There has been an increasing interest in assessing and incorporating sustainability into curricula at all levels, as well as examining how students may gain an understanding of the impacts of their decisions and actions on the environment and society. However, questions still remain on the scope, extent, and impact of what is being taught, and the validity and reliability of curricula assessments. This paper shows the results from the curricula assessments of the B.Sc., degrees in Civil and Environmental Engineering at Georgia Tech and the Faculties of Business and Environment at the University of Leeds using the STAUNCH® 2010.

As previously indicated (Lozano 2010; Lozano and Peattie 2011), the results from the curricula assessments can help to stimulate discussions with directors of learning and teaching on how to better incorporate sustainability into the curricula. Curricular assessment can present university leaders with a starting point for change by providing a picture of where the courses and degrees are addressing sustainability issues, and where they could be improved (e.g., degrees where less than 50 % of students enrolled are exposed to sustainability issues).

We need courses and degrees that deliver an education that considers its full implication to sustainability, and we need more and better-educated graduates, who understand and implement holistic and transdisciplinary approaches to address the four dimensions of sustainability (economic, environmental, social, and time) and their inter-relations.
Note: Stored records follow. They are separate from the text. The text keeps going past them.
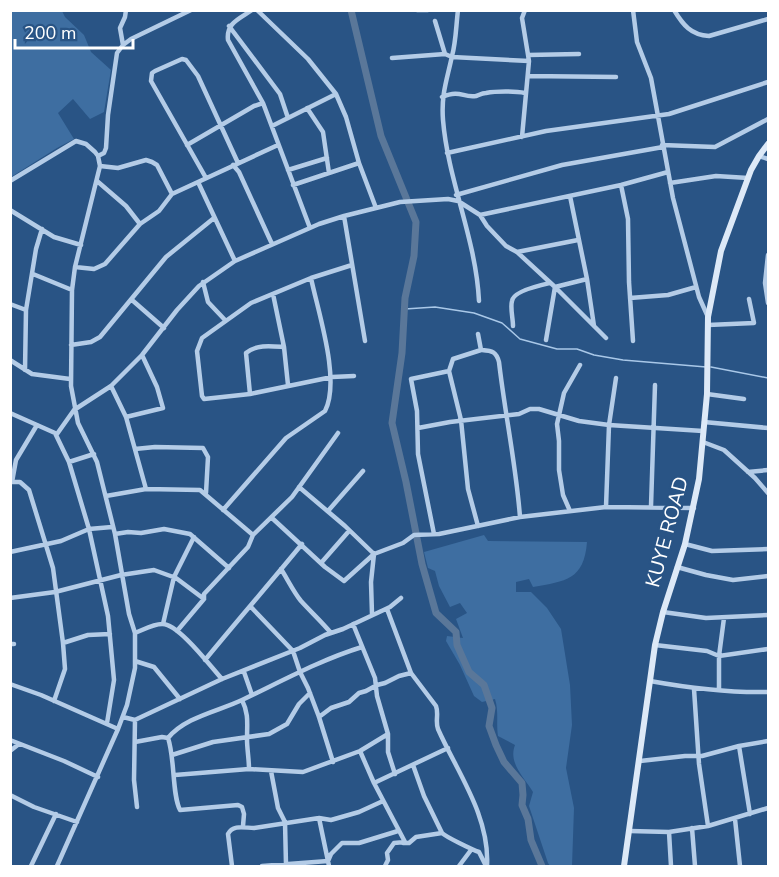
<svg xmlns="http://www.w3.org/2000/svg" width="779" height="877" font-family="'Nunito Sans',sans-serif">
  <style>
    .green { fill: #3e6ea1 }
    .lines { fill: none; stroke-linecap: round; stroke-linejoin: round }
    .stream { stroke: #a9c8e8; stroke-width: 1.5 }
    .river { stroke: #5a7799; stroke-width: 7 }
    .street { stroke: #b4cce7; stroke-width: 4.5 }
    .secondary { stroke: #dde9f7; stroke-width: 6 }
    .labels { text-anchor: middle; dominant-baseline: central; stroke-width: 4.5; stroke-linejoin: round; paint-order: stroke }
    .street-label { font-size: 20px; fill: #fff; stroke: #295485 }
  </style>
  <rect width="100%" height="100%" fill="#295485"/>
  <path class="green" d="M11,11H62L65,17L84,35L91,52L111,70L104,112L90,119L73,99L58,113L74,139L57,148L11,177Z
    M484,535L488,541L587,542C584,580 566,581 533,587L529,579L516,582V592H531L547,608L561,629L570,685L572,725L566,768L574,808L572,866H550L548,863L529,806L533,792C524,777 508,763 515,745L498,736C496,723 499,712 495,699L482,702L474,696L460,665L446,641L447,636L463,638L456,619L467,613L460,603L450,607L439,586L435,571L428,568L424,552Z"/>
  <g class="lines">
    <path class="stream" d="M405,309L435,307L474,313L502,323L520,339L557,349H577L594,355L623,360L706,367
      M711,367L768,378"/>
    <path class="river" d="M351,10L381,136L416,222L414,256L405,298L402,353L392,423L406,482L422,564L436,613L456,632L457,645L469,672L484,685L492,708L489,726L496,745L504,762L522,783L523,795L522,805L528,819L531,840L542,866"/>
    <path class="street" d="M252,10C239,19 226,23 228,40L263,103L310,228
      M257,10L308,59L336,94L346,117L359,163L376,208
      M417,10H428
      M458,10C456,26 456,42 452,56C447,80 441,94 443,120C448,181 476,239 479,301
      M633,10L637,42L651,78L673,198L699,297L708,317
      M674,10C683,25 691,35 709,36L768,19
      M435,21L445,54
      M229,26L280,94L288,118
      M123,45L120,28L125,17L126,10
      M528,55L579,54
      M392,58L445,54L452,57L529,61
      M528,76L616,77
      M442,97C461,89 462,98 476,96C479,95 482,93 486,93C496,91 515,91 525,93
      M307,108L323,132L329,173
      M272,126L336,94
      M522,137L529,61L522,18L525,10
      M187,145L254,106L263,103
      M662,145L715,147L768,119
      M447,153L546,131L669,114L768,82
      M98,156L104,153L106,148L108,115L117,53L123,45L131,39L191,10
      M759,156L768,159
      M233,165L239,172L272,244
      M100,166L118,168L146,160L152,162L157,165L172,194
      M288,170L327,158
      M206,178L151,81L152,73L155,71L182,59L186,60L198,76L238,163
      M10,181L76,141L86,144L95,152L98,156L100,166L75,267L72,290L71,386L78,423L97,462L115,534L129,614L135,633V668L127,705L118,729L57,866
      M97,181L126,206L140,224
      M198,182L235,261
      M670,183L716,176L748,178
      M293,185L359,163
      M621,185L628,219L629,282L633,341
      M456,195L562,165L663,147
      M570,196L587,279L594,326
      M10,210L54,237L81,245
      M480,215L487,226L506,246L517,252L555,287L606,338
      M344,216L365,341
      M517,252L578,240
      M768,255L765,283L768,303
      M352,265L311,278L251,303L202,338L197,351L202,396L204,399L250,394L332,377L354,376
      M75,267L94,269L105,264L140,224L159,211L172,194L278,145
      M33,274L72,290
      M203,282L208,302L225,320
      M273,294L284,347L288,385
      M630,298L668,295L696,287
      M132,300L164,328
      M10,304L26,310
      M708,325L754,323L749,299
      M513,326C513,318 510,308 512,301C513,291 541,285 550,283
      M478,334L481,350C492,351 496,351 499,362C505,414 516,465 520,517
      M546,340L555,287L587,279
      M71,345L91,342L100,337L166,257L214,218
      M10,360L32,374L70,379
      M25,370L26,310L36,249L42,229
      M111,386L126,417L146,489
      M250,394L246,353C257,344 271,346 284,347
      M707,394L744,399
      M10,413L55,433L69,462L89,529L108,616L114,680L107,723
      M126,417L163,408L157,387L142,355
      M704,422L768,428
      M418,428L450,422L519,414L530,409H539L579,421L609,425L703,431
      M57,434L74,410L111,386L142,355L177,310L199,286L235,261L319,224L344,216L400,202L448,199L458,201L480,215L621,185L668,172
      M703,442L724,450L755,478L768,493
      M135,449L155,447L203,448L208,457L206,493
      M69,462L94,454
      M748,472L768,470
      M10,482H20L29,490L53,568L63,643L65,669L54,701
      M12,482L16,460L37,425
      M299,487L345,526L374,554L371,582L372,614
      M106,496L146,489L200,490L253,535
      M651,506L655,385
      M606,507L609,425L616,378
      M223,510L286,438L325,411C341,380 318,312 311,278
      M328,511L363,471
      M570,511L563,495L559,470V441L557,424L564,393L580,365
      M272,518L325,567L344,581L374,554L403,543L414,535L439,534L520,517L606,507L694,508
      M478,526L468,489L461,420L449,371L453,359L481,350
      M115,534L128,532L141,533L164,529L190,534L229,568
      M434,534L418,454L417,411L411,379L449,371
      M685,544L712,551L768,549
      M10,552L61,541L89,529L112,527
      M321,563L349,531
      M677,567L706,575L733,580L768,576
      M281,569C288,580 293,591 301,601C311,612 322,622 331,633
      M10,598L55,592L121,575L154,570L176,578L204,599
      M251,607L293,651L300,672L308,688L319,717L333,762
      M387,609L411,673L436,706C439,714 435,721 438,729C457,772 490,816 487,866
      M663,612L706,618L768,615
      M163,624L174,577L194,537
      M177,631L204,599V594L248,547L253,535L292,497L338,433
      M135,633C143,630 153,624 162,624C178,623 211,667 222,679
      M63,643L88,635L110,634
      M10,644H14
      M655,645L707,651L719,656L768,649
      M205,660C237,621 270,583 302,544
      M135,661L154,667L180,699
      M244,672L252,695
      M650,681C689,688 729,693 768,692
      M10,684L41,695L118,729
      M694,689L699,764L708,826
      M719,690V656L724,618
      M242,700C249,714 247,724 247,739C247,749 249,759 249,769
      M123,717L135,720L139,718L222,679L300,648L325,635L343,629L390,607L401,598
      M319,717L331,708L349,702L359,693L366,691L377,685L385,683L399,676L411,673
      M135,720L134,780L137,807
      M388,734V752L395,774
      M168,738C185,717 219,711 242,700C282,681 320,660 362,647
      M10,740L64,761L98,777
      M135,742L162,737L168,738C175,758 172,795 180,810L238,805L242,807L244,814L243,826
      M739,746L750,814
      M10,751L19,744
      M360,751L374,783L405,842L394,843L387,853L388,860L385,866
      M172,755L213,742L269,734L287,724L299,704L310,693
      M640,761L685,756H702L739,746L768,741
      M413,765L424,796L442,833
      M271,771L278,808L285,822L286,865
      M175,775L249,769L303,772L360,751L388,734L377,696L375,678L353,624
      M374,783L448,748
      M10,795L34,807L77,822
      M319,818L329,866
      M735,819L740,866
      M692,828L695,866
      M630,831L669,832L708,826L768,808
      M669,832L671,866
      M403,843H409L416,837L442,833C446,837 473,850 479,852L486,866
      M31,866L56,814
      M232,866L228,834C233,824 245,828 254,828L319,818L331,820L359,812L383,801
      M262,866L328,861L331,854L342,843H359L398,831
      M459,866L471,850"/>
    <path class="secondary" d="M624,866L655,645L663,612L685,544L699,479L707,394L708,317L721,251L751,170L759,156L768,144"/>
  </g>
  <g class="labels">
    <g class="street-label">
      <text transform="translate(667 532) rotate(-75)">KUYE ROAD</text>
    </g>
  </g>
  <rect width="779" height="877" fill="none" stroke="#ffffff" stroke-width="24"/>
  <path d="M15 39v9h118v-9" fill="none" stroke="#ffffff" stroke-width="3"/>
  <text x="24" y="39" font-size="18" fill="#ffffff" stroke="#295485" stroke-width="4.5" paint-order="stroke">200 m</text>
</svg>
Curricula assessment should also be complemented with research on pedagogy approaches and their efficacy in delivering sustainability education, and ‘educating the educators’ degrees (see Barth and Rieckmann 2012; Huisingh and Mebratu 2000; Lozano et al. 2009), as well as assessments of campus operations, research, and outreach.

A challenge that remains is how to assess the contribution and impact that curricula and university life may have on students’ personal and future professional lives, and ultimately on helping make societies more sustainable.